I have a DataFrame that's read in from a csv. The data has various problems. The one i'm concerned about for this post is that some data is not in the column it should be. For example, '900' is in the zipcode column, or 'RQ' is in the langauge column when it should be in the nationality column. In some cases, these "misinsertions" are just anomalies and can be converted to NaN. In other cases they indicate that the values have shifted one column to the right or the left such that the whole row has missinserted data. I want to remove these shifted lines from the DataFrame and try to fix them separately. My proposed solution has been to keep track of the number of bad values in each row as I am cleaning each column.

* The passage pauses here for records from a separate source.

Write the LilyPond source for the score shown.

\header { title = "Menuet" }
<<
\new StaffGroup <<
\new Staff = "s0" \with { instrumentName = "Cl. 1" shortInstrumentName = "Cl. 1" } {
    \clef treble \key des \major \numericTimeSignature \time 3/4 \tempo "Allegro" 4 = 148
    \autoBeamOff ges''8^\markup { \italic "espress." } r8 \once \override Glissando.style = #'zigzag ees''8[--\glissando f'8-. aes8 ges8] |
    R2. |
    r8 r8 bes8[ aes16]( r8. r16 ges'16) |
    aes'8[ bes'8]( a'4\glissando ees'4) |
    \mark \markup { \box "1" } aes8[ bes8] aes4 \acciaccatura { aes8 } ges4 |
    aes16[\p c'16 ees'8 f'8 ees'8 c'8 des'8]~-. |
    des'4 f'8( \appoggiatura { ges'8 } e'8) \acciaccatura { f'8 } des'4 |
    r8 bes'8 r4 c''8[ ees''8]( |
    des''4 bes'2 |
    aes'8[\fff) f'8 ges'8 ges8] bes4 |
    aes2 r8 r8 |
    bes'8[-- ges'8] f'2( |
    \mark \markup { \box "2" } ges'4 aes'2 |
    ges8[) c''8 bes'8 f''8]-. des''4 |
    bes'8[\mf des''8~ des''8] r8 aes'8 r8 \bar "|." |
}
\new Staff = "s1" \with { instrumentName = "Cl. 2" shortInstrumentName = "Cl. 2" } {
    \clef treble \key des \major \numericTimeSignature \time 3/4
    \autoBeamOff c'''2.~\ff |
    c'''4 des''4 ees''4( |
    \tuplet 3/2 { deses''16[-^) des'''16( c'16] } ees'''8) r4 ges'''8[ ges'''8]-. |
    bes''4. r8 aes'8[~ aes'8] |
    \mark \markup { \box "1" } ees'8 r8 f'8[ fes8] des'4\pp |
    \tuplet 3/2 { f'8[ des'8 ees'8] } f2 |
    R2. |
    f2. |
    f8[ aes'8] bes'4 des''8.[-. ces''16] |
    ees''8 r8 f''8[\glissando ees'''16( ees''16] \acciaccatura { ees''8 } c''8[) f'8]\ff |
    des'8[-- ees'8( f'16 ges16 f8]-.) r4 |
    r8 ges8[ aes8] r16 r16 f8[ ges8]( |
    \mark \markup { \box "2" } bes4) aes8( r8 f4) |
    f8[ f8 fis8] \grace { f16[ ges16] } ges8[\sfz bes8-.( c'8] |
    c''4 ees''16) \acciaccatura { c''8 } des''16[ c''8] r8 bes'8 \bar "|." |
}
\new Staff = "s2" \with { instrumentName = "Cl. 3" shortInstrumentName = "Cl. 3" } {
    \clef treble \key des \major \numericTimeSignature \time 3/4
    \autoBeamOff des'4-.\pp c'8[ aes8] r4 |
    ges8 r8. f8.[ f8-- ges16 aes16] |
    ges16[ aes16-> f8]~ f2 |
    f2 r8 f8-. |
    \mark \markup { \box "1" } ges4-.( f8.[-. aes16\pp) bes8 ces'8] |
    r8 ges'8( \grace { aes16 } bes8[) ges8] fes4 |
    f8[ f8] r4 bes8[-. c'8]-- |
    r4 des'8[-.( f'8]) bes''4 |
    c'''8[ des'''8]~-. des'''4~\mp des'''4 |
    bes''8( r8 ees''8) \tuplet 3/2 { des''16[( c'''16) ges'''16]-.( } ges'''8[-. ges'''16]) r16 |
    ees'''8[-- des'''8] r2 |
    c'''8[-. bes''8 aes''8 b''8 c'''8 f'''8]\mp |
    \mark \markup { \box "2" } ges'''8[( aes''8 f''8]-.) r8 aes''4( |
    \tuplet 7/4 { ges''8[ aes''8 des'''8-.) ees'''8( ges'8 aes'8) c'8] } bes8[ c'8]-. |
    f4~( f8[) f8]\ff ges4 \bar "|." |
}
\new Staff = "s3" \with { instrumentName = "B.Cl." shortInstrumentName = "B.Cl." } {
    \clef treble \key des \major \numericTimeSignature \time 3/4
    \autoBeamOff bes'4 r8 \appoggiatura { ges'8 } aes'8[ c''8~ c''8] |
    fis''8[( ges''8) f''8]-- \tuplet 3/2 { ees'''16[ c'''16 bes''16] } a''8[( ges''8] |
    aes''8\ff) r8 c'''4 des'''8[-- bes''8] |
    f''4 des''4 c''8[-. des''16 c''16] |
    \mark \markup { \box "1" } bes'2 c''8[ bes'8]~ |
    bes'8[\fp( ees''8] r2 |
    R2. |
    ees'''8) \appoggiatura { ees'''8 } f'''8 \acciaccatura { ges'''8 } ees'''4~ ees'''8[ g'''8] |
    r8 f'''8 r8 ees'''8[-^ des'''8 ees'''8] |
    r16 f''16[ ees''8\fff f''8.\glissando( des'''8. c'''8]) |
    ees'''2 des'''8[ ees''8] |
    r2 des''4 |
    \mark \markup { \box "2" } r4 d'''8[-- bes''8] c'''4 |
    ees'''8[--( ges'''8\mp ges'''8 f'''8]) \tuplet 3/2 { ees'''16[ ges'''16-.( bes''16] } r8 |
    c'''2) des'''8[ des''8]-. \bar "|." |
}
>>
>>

Here is an example with the zipcode column:
def is_zipcode(value: str, regx):
if regx.match(value):
return value
else:
return nan
regx = re.compile("^[0-9]{5}(?:-[0-9]{4})?$")
df['ZIPCODE'] = df['ZIPCODE'].map(lambda x: is_zipcode(x, regx), na_action='ignore')
I'm doing something like this on every column in the dataframe depending on the data in that column, e.g. for the 'Nationality' column i'll look up the values in a json file of nationality codes.
What I haven't been able to achieve is to keep count of the bad values in a row. I tried something like this:
def is_zipcode(value: str, regx):
if regx.match(value):
return 0
else:
return 1
regx = re.compile("^[0-9]{5}(?:-[0-9]{4})?$")
df['badValues'] = df['ZIPCODE'].map(lambda x: is_zipcode(x, regx), na_action='ignore')
df['badValues'] = df['badValues'] + df['Nationalities'].map(is_nationality, na_action='ignore) # where is_nationality() similarly returns 1 if it is a bad value
And this can work to keep track of the bad values. What I'd like to do is somehow combine the process of cleaning the data and getting the bad values. I'd love to do something like this:
def is_zipcode(value: str, regx):
if regx.match(value):
# add 1 to the value of df['badValues'] at the corresponding index
return value
else:
return nan
The problem is that I don't think it's possible to access the index of the value being passed to the map function. I looked at these two questions (one, two) but I didn't see a solution to my issue.